The matter slowly cooled. The car was restored to running order, and in 1999 ownership passed to a Liechtenstein entity, Singing Horse AG. On September 6, 2000, it was then sold via the Symbolic Motor Car Co of California to Japanese collector and trader Yoshiyuki Hayashi. Symbolic then teed-up a speedy re-sale, an enthusiastic new buyer considering purchase for $10 million, and paying a half-million deposit.
At this happy point, Jerry Churcher resurfaced. According to Superior Court of California papers in 2001, Churcher and others had interfered with the legitimate deal – having “represented to third parties and prospective purchasers of the Mercedes (that) symbolic and everyone associated with them are all ‘Jews, faggots, drug dealers, and Mafia’”. British resident Churcher challenged the Californian Court’s jurisdiction over him, but lost that notion on appeal. Judge William R. Nevitt Jr eventually ruled on August 6, 2003, that Hayashi was sole legal owner of No15, and that Jeremy Churcher “has no claim of ownership”. He was ordered to pay Hayashi US$1 million damages, and $250,000 each to Symbolic and agent Patrick van Schoote – plus costs of $416,478 – and 40 cents.
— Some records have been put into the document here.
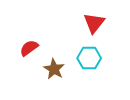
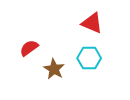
red triangle: moved 2 px left; rotated 45 degrees counterclockwise
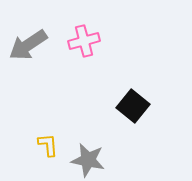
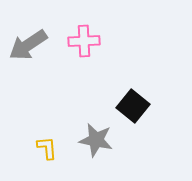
pink cross: rotated 12 degrees clockwise
yellow L-shape: moved 1 px left, 3 px down
gray star: moved 8 px right, 20 px up
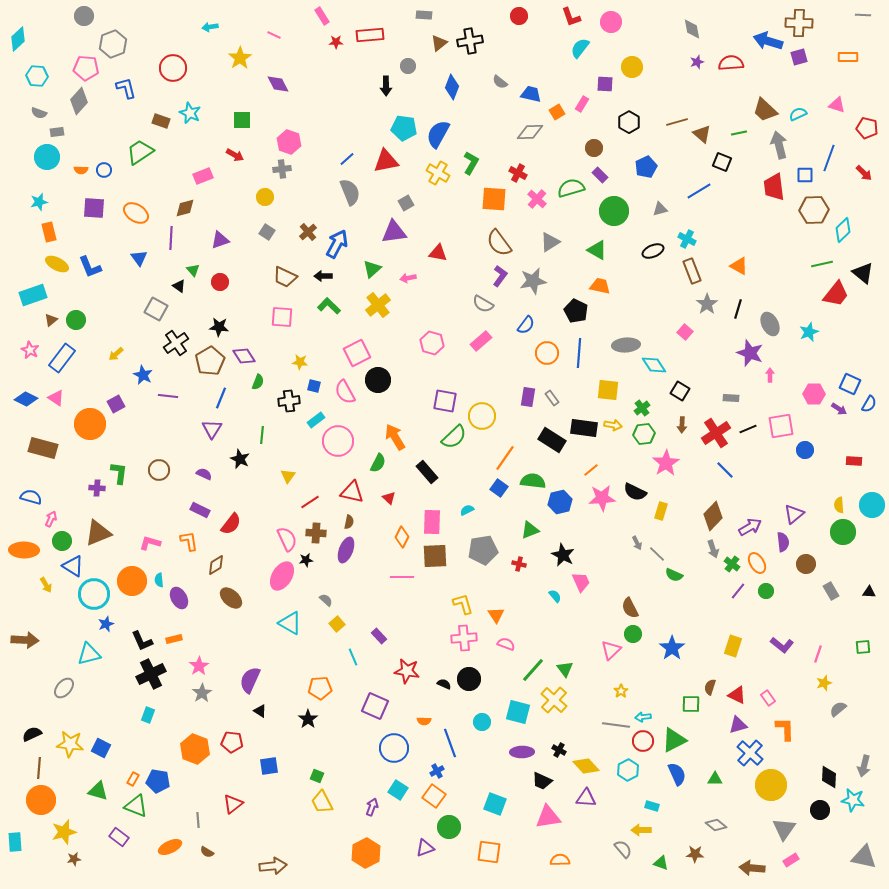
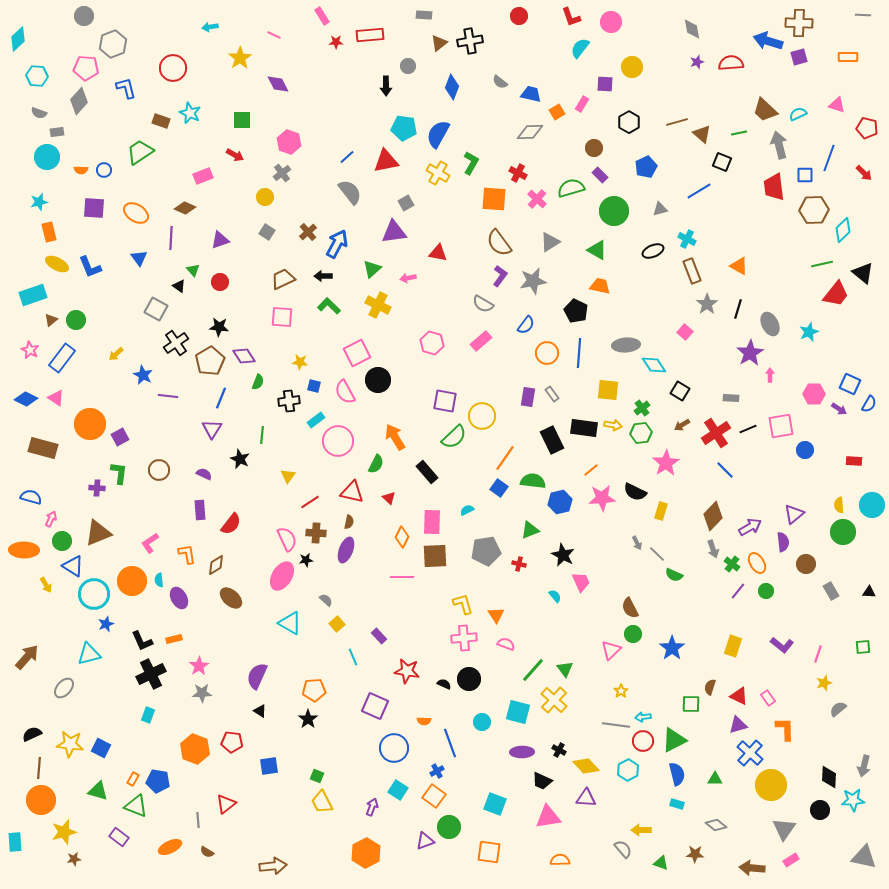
blue line at (347, 159): moved 2 px up
gray cross at (282, 169): moved 4 px down; rotated 30 degrees counterclockwise
gray semicircle at (350, 192): rotated 16 degrees counterclockwise
brown diamond at (185, 208): rotated 40 degrees clockwise
brown trapezoid at (285, 277): moved 2 px left, 2 px down; rotated 130 degrees clockwise
yellow cross at (378, 305): rotated 25 degrees counterclockwise
purple star at (750, 353): rotated 20 degrees clockwise
gray rectangle at (552, 398): moved 4 px up
purple square at (116, 404): moved 4 px right, 33 px down
brown arrow at (682, 425): rotated 56 degrees clockwise
green hexagon at (644, 434): moved 3 px left, 1 px up
black rectangle at (552, 440): rotated 32 degrees clockwise
green semicircle at (378, 463): moved 2 px left, 1 px down
purple rectangle at (200, 510): rotated 60 degrees clockwise
orange L-shape at (189, 541): moved 2 px left, 13 px down
pink L-shape at (150, 543): rotated 50 degrees counterclockwise
gray pentagon at (483, 550): moved 3 px right, 1 px down
brown arrow at (25, 640): moved 2 px right, 17 px down; rotated 52 degrees counterclockwise
purple semicircle at (250, 680): moved 7 px right, 4 px up
orange pentagon at (320, 688): moved 6 px left, 2 px down
gray star at (202, 693): rotated 30 degrees clockwise
red triangle at (737, 695): moved 2 px right, 1 px down
blue semicircle at (677, 774): rotated 10 degrees clockwise
cyan star at (853, 800): rotated 15 degrees counterclockwise
red triangle at (233, 804): moved 7 px left
cyan rectangle at (652, 806): moved 25 px right, 2 px up
purple triangle at (425, 848): moved 7 px up
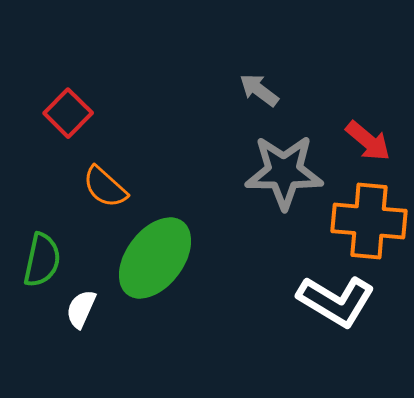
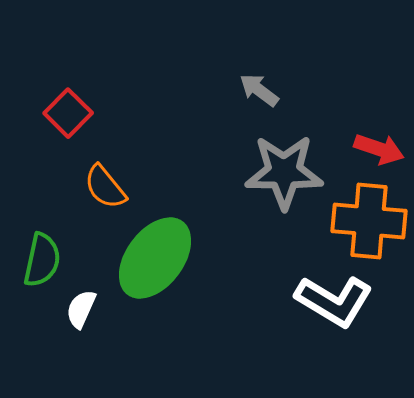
red arrow: moved 11 px right, 8 px down; rotated 21 degrees counterclockwise
orange semicircle: rotated 9 degrees clockwise
white L-shape: moved 2 px left
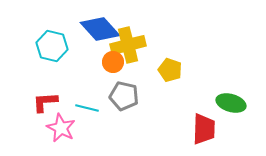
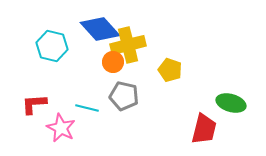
red L-shape: moved 11 px left, 2 px down
red trapezoid: rotated 12 degrees clockwise
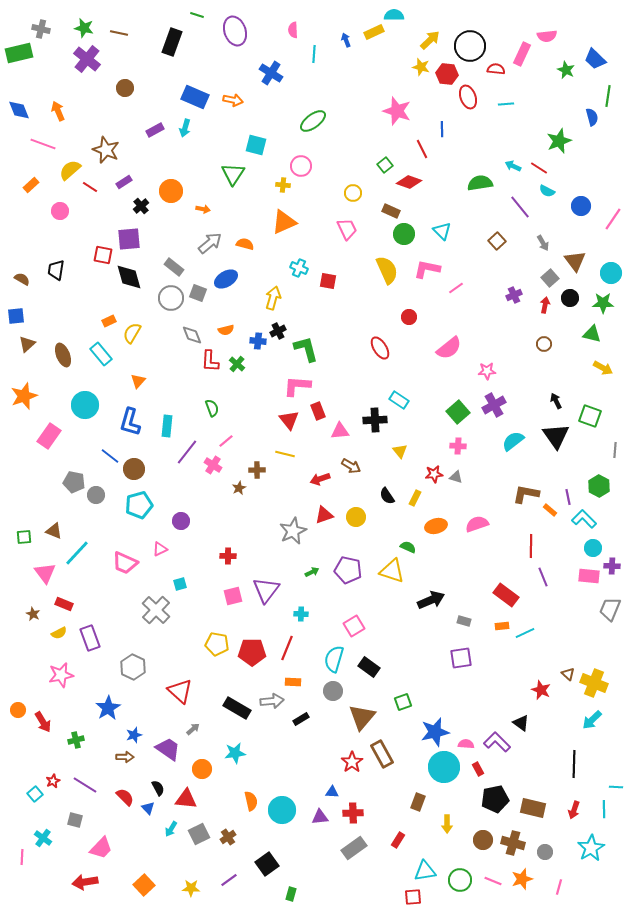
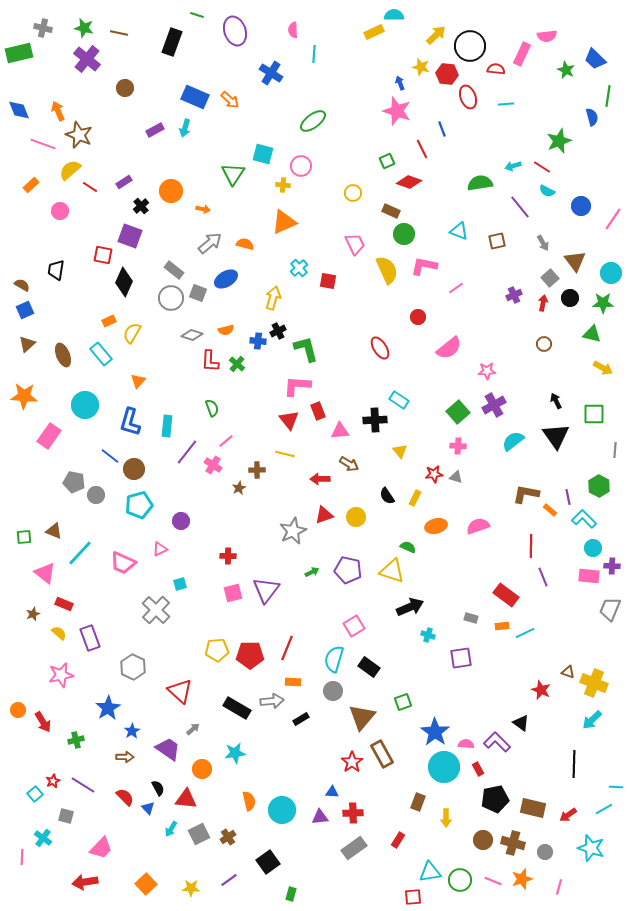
gray cross at (41, 29): moved 2 px right, 1 px up
blue arrow at (346, 40): moved 54 px right, 43 px down
yellow arrow at (430, 40): moved 6 px right, 5 px up
orange arrow at (233, 100): moved 3 px left; rotated 30 degrees clockwise
blue line at (442, 129): rotated 21 degrees counterclockwise
cyan square at (256, 145): moved 7 px right, 9 px down
brown star at (106, 150): moved 27 px left, 15 px up
green square at (385, 165): moved 2 px right, 4 px up; rotated 14 degrees clockwise
cyan arrow at (513, 166): rotated 42 degrees counterclockwise
red line at (539, 168): moved 3 px right, 1 px up
pink trapezoid at (347, 229): moved 8 px right, 15 px down
cyan triangle at (442, 231): moved 17 px right; rotated 24 degrees counterclockwise
purple square at (129, 239): moved 1 px right, 3 px up; rotated 25 degrees clockwise
brown square at (497, 241): rotated 30 degrees clockwise
gray rectangle at (174, 267): moved 3 px down
cyan cross at (299, 268): rotated 24 degrees clockwise
pink L-shape at (427, 269): moved 3 px left, 3 px up
black diamond at (129, 277): moved 5 px left, 5 px down; rotated 40 degrees clockwise
brown semicircle at (22, 279): moved 6 px down
red arrow at (545, 305): moved 2 px left, 2 px up
blue square at (16, 316): moved 9 px right, 6 px up; rotated 18 degrees counterclockwise
red circle at (409, 317): moved 9 px right
gray diamond at (192, 335): rotated 50 degrees counterclockwise
orange star at (24, 396): rotated 24 degrees clockwise
green square at (590, 416): moved 4 px right, 2 px up; rotated 20 degrees counterclockwise
brown arrow at (351, 466): moved 2 px left, 2 px up
red arrow at (320, 479): rotated 18 degrees clockwise
pink semicircle at (477, 524): moved 1 px right, 2 px down
cyan line at (77, 553): moved 3 px right
pink trapezoid at (125, 563): moved 2 px left
pink triangle at (45, 573): rotated 15 degrees counterclockwise
pink square at (233, 596): moved 3 px up
black arrow at (431, 600): moved 21 px left, 7 px down
brown star at (33, 614): rotated 24 degrees clockwise
cyan cross at (301, 614): moved 127 px right, 21 px down; rotated 16 degrees clockwise
gray rectangle at (464, 621): moved 7 px right, 3 px up
yellow semicircle at (59, 633): rotated 112 degrees counterclockwise
yellow pentagon at (217, 644): moved 6 px down; rotated 15 degrees counterclockwise
red pentagon at (252, 652): moved 2 px left, 3 px down
brown triangle at (568, 674): moved 2 px up; rotated 24 degrees counterclockwise
blue star at (435, 732): rotated 24 degrees counterclockwise
blue star at (134, 735): moved 2 px left, 4 px up; rotated 14 degrees counterclockwise
purple line at (85, 785): moved 2 px left
orange semicircle at (251, 801): moved 2 px left
cyan line at (604, 809): rotated 60 degrees clockwise
red arrow at (574, 810): moved 6 px left, 5 px down; rotated 36 degrees clockwise
gray square at (75, 820): moved 9 px left, 4 px up
yellow arrow at (447, 824): moved 1 px left, 6 px up
cyan star at (591, 848): rotated 24 degrees counterclockwise
black square at (267, 864): moved 1 px right, 2 px up
cyan triangle at (425, 871): moved 5 px right, 1 px down
orange square at (144, 885): moved 2 px right, 1 px up
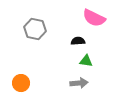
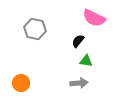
black semicircle: rotated 48 degrees counterclockwise
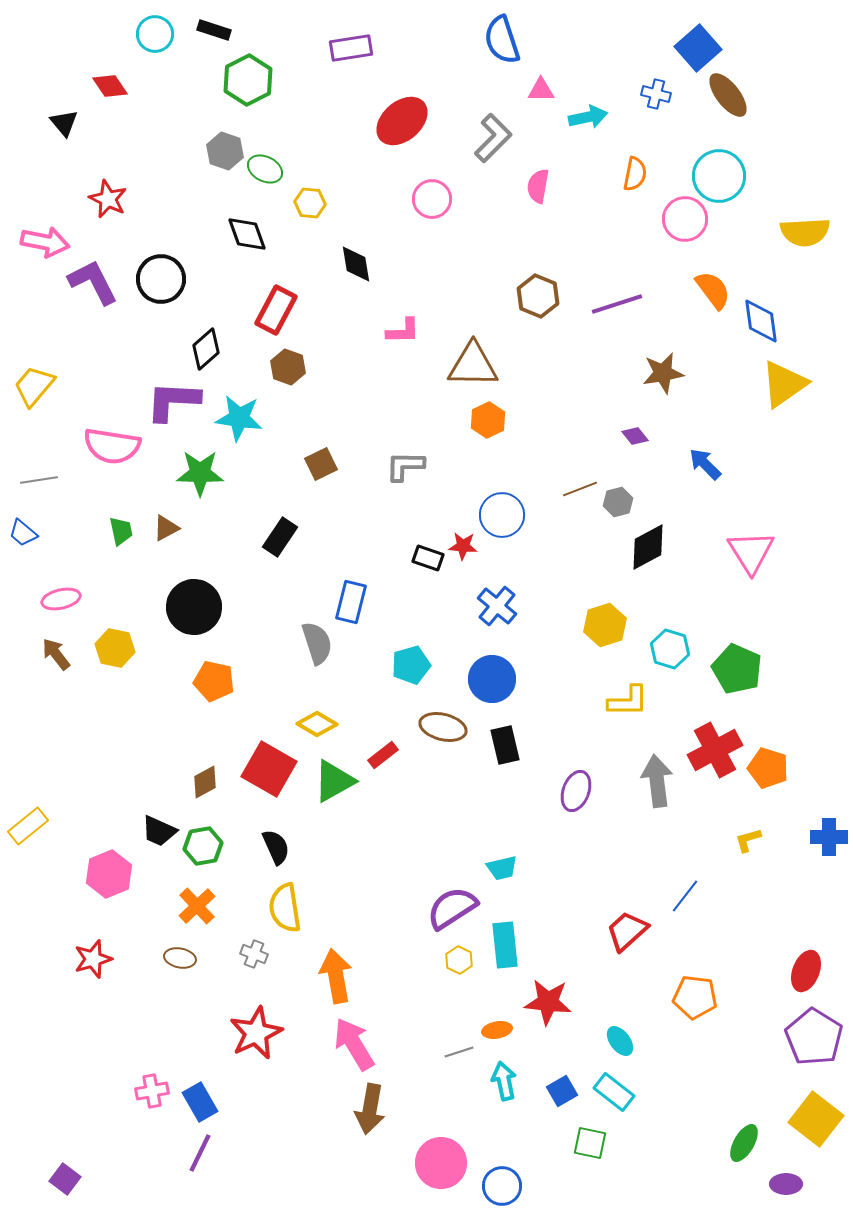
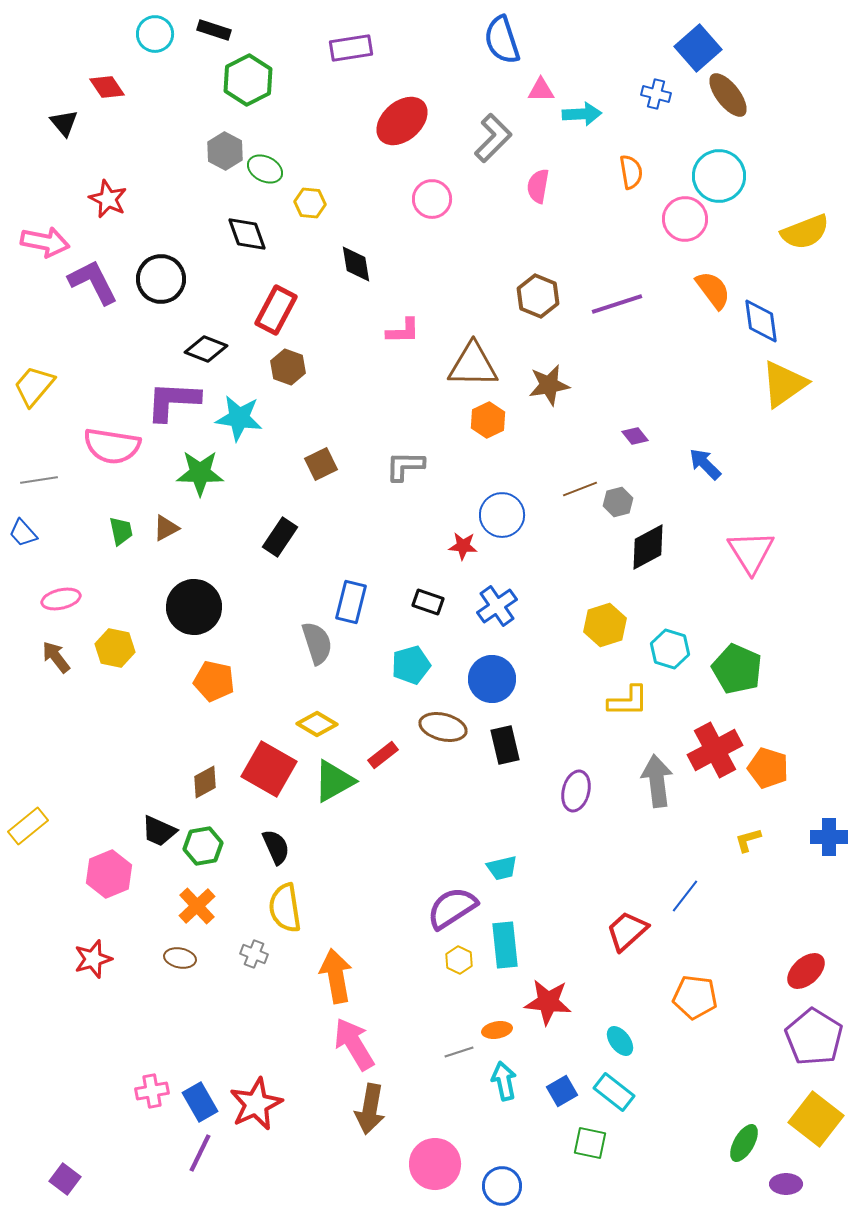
red diamond at (110, 86): moved 3 px left, 1 px down
cyan arrow at (588, 117): moved 6 px left, 3 px up; rotated 9 degrees clockwise
gray hexagon at (225, 151): rotated 9 degrees clockwise
orange semicircle at (635, 174): moved 4 px left, 2 px up; rotated 20 degrees counterclockwise
yellow semicircle at (805, 232): rotated 18 degrees counterclockwise
black diamond at (206, 349): rotated 63 degrees clockwise
brown star at (663, 373): moved 114 px left, 12 px down
blue trapezoid at (23, 533): rotated 8 degrees clockwise
black rectangle at (428, 558): moved 44 px down
blue cross at (497, 606): rotated 15 degrees clockwise
brown arrow at (56, 654): moved 3 px down
purple ellipse at (576, 791): rotated 6 degrees counterclockwise
red ellipse at (806, 971): rotated 27 degrees clockwise
red star at (256, 1033): moved 71 px down
pink circle at (441, 1163): moved 6 px left, 1 px down
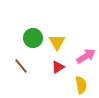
Through all this upset the car itself shone as the iconic – and still highly original – GP car it really is, not least because of its once-only race, in Manfred von Brauchitsch’s hands in that era-closing Belgrade event the day war broke out – but also because with its ultimate-spec ‘Gruppe K’ two-stage supercharged V12 engine it embodies the absolute high tide of Mercedes-Benz GP car development from 1934-39.
If ever an outstanding car was in need of an outstanding home this was it – and after five years or so, for a more modest price, No15 joined The Collier Collection, in Naples, Florida, where today it is carefully preserved, and truly loved.